* **What you will do**:
Rename "chart" as "graph" throughout the material and repeat it with nothing else changed. Leave out the pictures.

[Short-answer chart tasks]
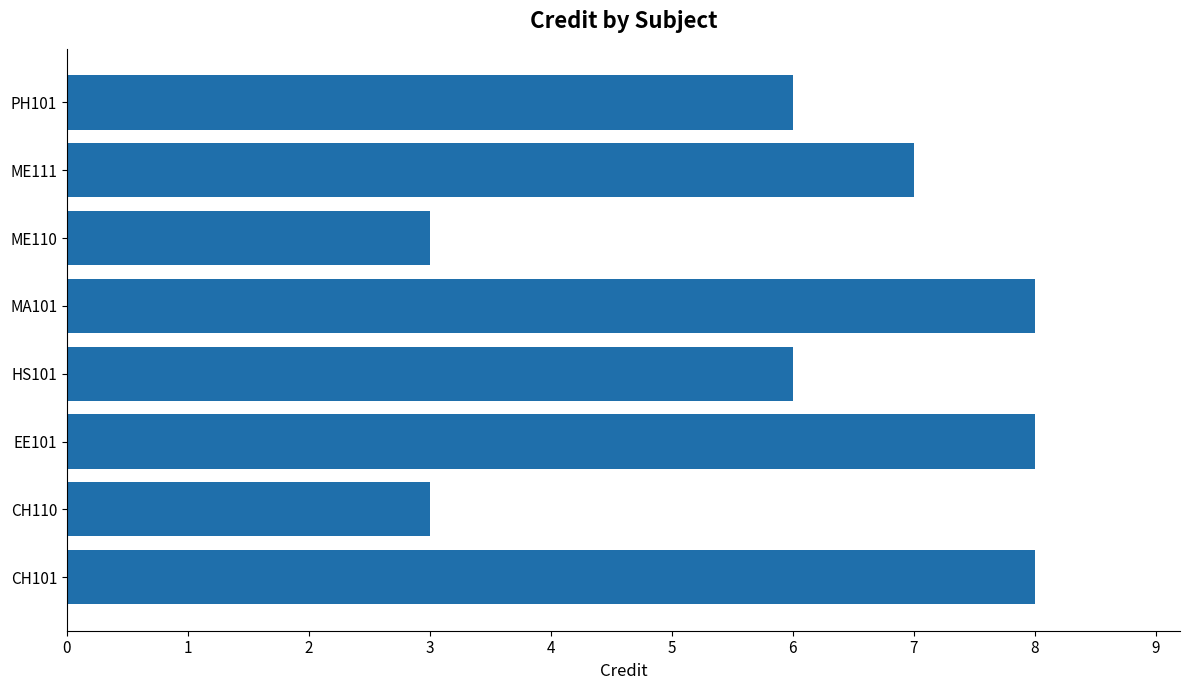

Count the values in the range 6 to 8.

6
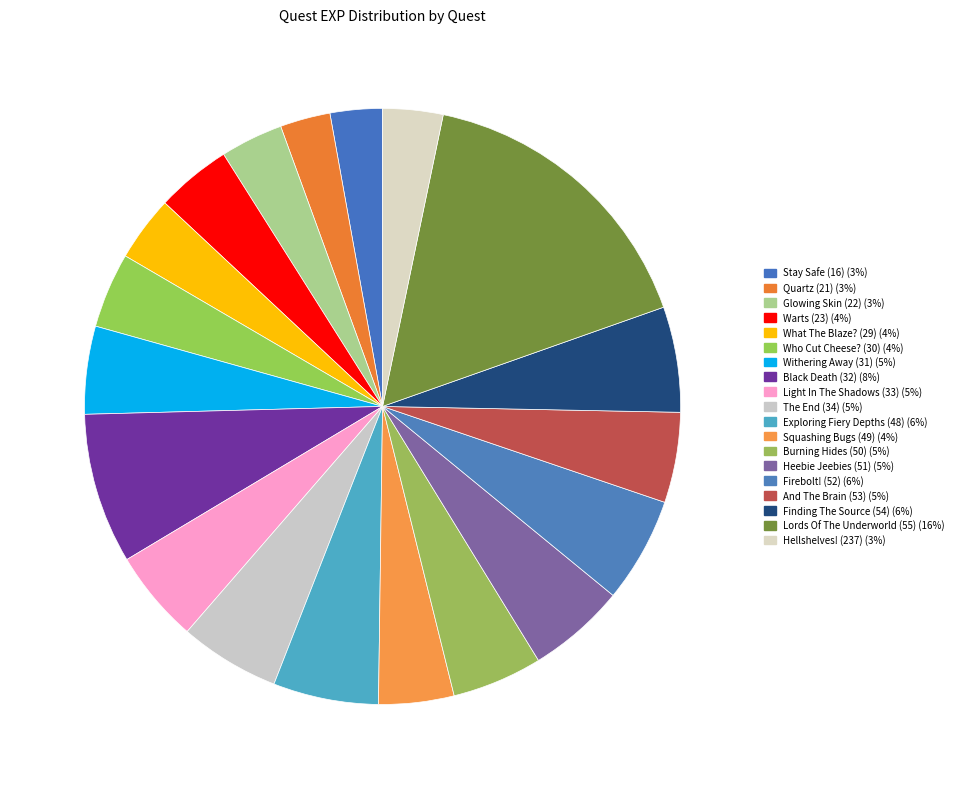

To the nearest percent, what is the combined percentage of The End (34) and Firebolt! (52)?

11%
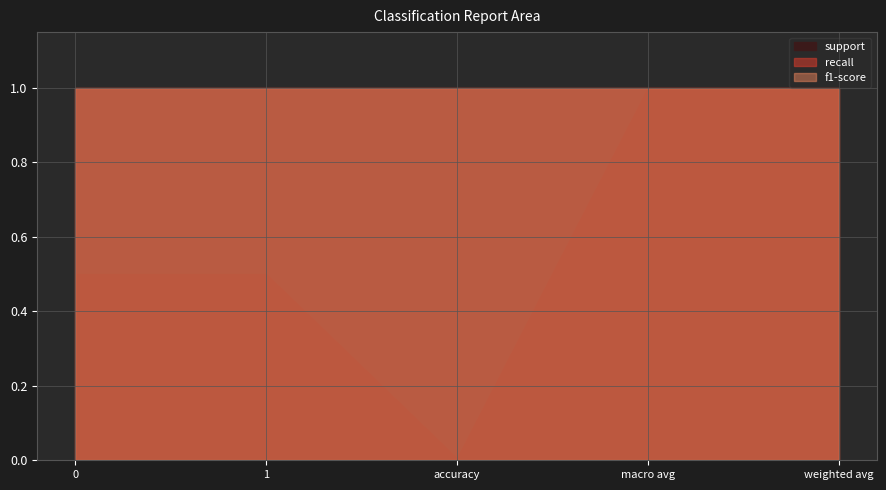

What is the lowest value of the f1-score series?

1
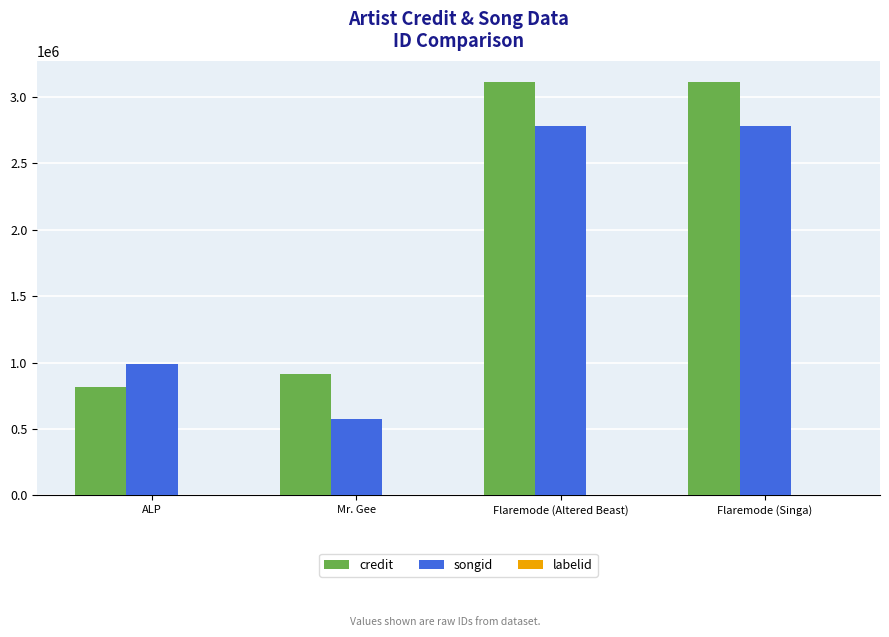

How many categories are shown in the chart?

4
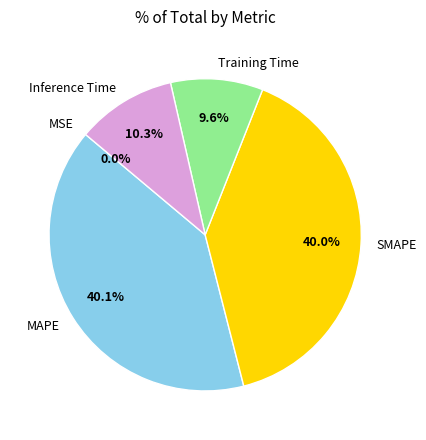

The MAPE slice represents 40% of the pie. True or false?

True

* **Result for this exercise**:
Count the values in the range 6 to 8.

6

To the nearest percent, what is the combined percentage of The End (34) and Firebolt! (52)?

11%

What is the lowest value of the f1-score series?

1

How many categories are shown in the graph?

4

The MAPE slice represents 40% of the pie. True or false?

True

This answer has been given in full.